Another Health Crisis is Looming

Medicare 101. Part of FICA payroll tax for every American employee includes a 1.45% tax to pay for Medicare Part A. Anything that is left over goes to the Hospital Insurance Trust Fund, which pays for additional Medicare Part A expenses.

In 2019 a Medicare report found that HITF will be insolvent by 2026. That is, only hospital expenses equal to HITF revenues will be able to be paid out. Why is this? Pre-pandemic, the sluggish economic growth and increasing number of retiring baby boomers were projected to drastically cut tax revenues. There is an additional spending problem, as the booming baby boomer population will require a higher intensity of services with their more complex medical conditions.

Now we need to add in the COVID-19 effect. We are seeing unemployment skyrocket, and payroll tax revenues decline. Despite the CARES stimulus bill, the 2026 insolvency trust fund projection is now expected to be accelerated by 3 years. So by 2023, Medicare Part A will cover less than 90% of hospitalization and hospice costs for beneficiaries, dropping to 70% by 2040. As COVID continues to spiral, these projections could even worsen. There is also the long term effect of patients who canceled elective surgeries and procedures and the health consequences of delayed medical care.

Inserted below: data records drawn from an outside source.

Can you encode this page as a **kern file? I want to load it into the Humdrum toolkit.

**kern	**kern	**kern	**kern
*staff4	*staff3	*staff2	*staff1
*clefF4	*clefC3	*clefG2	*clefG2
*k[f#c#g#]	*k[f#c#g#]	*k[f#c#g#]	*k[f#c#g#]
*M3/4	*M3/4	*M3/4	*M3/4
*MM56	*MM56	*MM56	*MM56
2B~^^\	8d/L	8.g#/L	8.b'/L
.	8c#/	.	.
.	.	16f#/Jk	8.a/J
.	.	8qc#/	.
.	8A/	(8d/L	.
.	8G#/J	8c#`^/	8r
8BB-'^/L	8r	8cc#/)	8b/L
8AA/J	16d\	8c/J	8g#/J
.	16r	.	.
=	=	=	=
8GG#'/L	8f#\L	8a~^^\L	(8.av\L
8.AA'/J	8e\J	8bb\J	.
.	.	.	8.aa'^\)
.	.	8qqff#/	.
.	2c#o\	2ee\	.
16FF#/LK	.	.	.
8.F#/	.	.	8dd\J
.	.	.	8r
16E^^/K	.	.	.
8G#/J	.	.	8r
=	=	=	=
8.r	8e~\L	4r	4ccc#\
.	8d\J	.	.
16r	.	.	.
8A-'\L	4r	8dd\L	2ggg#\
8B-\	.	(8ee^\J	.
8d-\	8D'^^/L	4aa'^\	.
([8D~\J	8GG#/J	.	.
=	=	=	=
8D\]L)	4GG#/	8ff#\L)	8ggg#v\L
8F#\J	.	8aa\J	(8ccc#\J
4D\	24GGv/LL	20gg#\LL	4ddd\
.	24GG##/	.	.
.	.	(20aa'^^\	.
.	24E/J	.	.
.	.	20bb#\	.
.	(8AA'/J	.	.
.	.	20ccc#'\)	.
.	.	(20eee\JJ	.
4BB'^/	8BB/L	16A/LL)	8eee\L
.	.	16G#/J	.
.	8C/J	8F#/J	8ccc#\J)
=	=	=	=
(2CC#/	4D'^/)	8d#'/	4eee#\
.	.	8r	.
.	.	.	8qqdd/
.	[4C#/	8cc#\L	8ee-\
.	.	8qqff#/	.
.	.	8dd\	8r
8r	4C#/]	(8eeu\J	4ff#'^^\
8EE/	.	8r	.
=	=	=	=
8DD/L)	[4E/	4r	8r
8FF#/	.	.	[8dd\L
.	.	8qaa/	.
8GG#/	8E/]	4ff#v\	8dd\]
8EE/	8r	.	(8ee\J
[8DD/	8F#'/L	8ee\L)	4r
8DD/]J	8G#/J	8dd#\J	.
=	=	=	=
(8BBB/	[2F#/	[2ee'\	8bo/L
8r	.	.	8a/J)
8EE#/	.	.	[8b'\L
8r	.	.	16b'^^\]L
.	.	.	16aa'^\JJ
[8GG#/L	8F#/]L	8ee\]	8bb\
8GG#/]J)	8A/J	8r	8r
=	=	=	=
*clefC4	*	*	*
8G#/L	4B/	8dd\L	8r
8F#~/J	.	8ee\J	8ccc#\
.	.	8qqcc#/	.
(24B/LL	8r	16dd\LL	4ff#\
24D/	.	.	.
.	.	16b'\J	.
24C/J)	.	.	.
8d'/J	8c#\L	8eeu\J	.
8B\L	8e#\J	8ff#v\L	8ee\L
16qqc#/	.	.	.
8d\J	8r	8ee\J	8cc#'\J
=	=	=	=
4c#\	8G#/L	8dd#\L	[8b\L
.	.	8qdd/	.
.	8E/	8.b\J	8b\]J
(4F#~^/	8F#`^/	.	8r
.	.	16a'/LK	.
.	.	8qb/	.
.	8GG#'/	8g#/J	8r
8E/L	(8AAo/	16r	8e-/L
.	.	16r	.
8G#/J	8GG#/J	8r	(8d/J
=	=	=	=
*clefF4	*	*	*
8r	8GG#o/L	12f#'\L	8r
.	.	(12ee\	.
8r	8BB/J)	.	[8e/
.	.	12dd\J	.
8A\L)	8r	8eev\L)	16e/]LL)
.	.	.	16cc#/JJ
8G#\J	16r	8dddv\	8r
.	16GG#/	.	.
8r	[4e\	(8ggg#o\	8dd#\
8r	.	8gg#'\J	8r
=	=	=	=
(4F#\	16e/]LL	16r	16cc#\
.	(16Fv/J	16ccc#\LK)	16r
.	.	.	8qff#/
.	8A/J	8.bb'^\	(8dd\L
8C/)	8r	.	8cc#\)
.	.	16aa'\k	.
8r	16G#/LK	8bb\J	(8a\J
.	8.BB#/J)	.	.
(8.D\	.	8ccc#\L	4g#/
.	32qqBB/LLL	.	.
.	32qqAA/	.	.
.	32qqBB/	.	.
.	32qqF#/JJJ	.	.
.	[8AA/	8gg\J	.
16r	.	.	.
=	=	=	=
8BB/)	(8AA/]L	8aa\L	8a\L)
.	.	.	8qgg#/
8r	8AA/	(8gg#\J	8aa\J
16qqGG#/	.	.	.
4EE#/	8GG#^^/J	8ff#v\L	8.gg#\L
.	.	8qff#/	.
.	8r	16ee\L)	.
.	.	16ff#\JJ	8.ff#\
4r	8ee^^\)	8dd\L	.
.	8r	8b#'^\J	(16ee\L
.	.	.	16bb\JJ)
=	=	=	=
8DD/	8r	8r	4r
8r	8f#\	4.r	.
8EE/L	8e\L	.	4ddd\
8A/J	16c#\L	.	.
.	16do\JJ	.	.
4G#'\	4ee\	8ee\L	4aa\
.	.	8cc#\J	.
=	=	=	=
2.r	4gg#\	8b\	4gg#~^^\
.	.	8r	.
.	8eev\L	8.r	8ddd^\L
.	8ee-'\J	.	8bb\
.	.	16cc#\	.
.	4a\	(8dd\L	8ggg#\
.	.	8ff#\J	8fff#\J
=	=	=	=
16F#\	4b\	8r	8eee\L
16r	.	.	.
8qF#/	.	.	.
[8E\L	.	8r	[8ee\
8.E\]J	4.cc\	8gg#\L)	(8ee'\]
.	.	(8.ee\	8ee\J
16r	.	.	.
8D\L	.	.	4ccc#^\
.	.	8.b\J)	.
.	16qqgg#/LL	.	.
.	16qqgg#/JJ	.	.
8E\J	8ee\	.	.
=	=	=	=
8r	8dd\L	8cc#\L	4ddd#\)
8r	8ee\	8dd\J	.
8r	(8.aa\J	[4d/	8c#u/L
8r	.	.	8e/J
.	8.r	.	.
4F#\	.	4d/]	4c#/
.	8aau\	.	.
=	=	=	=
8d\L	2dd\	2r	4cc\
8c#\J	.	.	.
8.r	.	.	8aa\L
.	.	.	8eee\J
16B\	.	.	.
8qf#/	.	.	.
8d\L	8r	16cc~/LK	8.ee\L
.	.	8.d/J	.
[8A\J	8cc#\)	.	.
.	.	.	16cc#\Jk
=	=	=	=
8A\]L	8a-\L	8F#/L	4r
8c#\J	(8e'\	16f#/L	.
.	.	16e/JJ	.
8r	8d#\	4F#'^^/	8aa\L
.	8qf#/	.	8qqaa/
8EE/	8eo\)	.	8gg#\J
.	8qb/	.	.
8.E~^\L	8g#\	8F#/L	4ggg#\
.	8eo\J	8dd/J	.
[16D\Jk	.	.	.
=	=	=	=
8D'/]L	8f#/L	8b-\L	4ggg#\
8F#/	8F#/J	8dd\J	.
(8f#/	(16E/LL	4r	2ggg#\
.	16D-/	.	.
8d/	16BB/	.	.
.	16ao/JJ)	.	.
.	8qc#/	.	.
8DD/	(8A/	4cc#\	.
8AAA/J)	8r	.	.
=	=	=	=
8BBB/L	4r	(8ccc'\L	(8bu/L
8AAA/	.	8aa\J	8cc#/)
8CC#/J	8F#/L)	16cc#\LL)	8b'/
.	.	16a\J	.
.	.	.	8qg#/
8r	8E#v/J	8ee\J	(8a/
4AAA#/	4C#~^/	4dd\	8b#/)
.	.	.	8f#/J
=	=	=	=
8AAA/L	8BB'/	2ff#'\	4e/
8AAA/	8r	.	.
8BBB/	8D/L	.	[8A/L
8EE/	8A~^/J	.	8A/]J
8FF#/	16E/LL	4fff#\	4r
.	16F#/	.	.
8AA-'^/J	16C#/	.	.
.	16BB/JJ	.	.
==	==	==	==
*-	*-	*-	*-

The post-COVID Medicare outlook is troubling. At least $1.5 trillion in costs will need to be cut over the next decade. Without higher spending and dwindling revenues, Medicare will only be left with two options: increase the share the beneficiaries pay by increasing taxes, or by reducing the number that is eligible by raising the retirement age. Neither option is palatable as they involve accepting a new, more austere type of health care. 

But these don’t have to be the only two options. Focusing efforts on ensuring “right care” and reducing unnecessary utilization of services will lower costs without compromising quality. Innovation in digital technology, wearables, big data analytics that focus on cost control will need to be accelerated faster, especially in areas of chronic disease management. Hospitals will need more aggressive incentives to invest in technologies through value-based programs and shared savings models.  Decisions about how we allocate resources in end of life care will finally need to be confronted as well.

While every effort by our health providers and policymakers should be focused on the current pandemic, we can’t lose sight of the fact that what is on the other side is potentially far more troubling.